WHAT YOU ARE ASKED TO DO -> Copy out the lines of the records below, and only those lines, from the one with "Deputy Chief of" through the one with "Individuals must furnish", exactly as they appear.

(Saved entries)
__________________________________________________
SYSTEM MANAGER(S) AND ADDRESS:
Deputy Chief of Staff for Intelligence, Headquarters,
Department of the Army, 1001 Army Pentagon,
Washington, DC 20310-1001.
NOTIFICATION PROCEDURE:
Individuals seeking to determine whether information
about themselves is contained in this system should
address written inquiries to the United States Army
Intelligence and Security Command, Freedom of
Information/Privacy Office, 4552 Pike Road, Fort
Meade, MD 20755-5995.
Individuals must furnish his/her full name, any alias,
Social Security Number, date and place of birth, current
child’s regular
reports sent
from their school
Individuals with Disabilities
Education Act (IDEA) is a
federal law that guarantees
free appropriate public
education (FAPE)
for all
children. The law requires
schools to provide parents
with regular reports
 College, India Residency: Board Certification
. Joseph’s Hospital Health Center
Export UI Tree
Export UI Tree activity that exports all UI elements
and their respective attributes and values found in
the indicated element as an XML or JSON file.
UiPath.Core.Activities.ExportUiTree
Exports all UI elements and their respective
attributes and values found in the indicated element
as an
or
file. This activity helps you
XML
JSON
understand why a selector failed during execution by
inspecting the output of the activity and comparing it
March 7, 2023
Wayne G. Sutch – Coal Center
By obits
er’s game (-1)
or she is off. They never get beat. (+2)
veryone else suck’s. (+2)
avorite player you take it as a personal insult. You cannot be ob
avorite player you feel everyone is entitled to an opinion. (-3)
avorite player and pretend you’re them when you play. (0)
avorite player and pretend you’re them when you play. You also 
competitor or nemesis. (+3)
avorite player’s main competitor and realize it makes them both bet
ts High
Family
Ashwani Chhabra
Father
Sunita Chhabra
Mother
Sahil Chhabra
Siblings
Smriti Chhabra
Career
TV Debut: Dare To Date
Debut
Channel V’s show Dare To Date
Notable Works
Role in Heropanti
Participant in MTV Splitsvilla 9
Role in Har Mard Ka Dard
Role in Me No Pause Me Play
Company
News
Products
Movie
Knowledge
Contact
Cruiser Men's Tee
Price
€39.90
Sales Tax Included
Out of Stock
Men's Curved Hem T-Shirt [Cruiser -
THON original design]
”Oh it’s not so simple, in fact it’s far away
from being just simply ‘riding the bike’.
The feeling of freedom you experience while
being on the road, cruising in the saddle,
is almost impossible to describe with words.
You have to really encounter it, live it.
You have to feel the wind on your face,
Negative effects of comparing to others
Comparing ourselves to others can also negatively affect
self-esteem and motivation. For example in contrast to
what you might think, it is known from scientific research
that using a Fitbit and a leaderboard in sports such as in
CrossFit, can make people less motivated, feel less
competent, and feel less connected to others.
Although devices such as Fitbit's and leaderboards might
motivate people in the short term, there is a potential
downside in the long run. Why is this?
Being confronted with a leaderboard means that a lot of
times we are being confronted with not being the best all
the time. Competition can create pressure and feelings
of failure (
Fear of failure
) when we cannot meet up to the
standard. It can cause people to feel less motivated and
__________________________________________________
ANSWER TO THIS EXERCISE ->
Deputy Chief of Staff for Intelligence, Headquarters,
Department of the Army, 1001 Army Pentagon,
Washington, DC 20310-1001.
NOTIFICATION PROCEDURE:
Individuals seeking to determine whether information
about themselves is contained in this system should
address written inquiries to the United States Army
Intelligence and Security Command, Freedom of
Information/Privacy Office, 4552 Pike Road, Fort
Meade, MD 20755-5995.
Individuals must furnish his/her full name, any alias,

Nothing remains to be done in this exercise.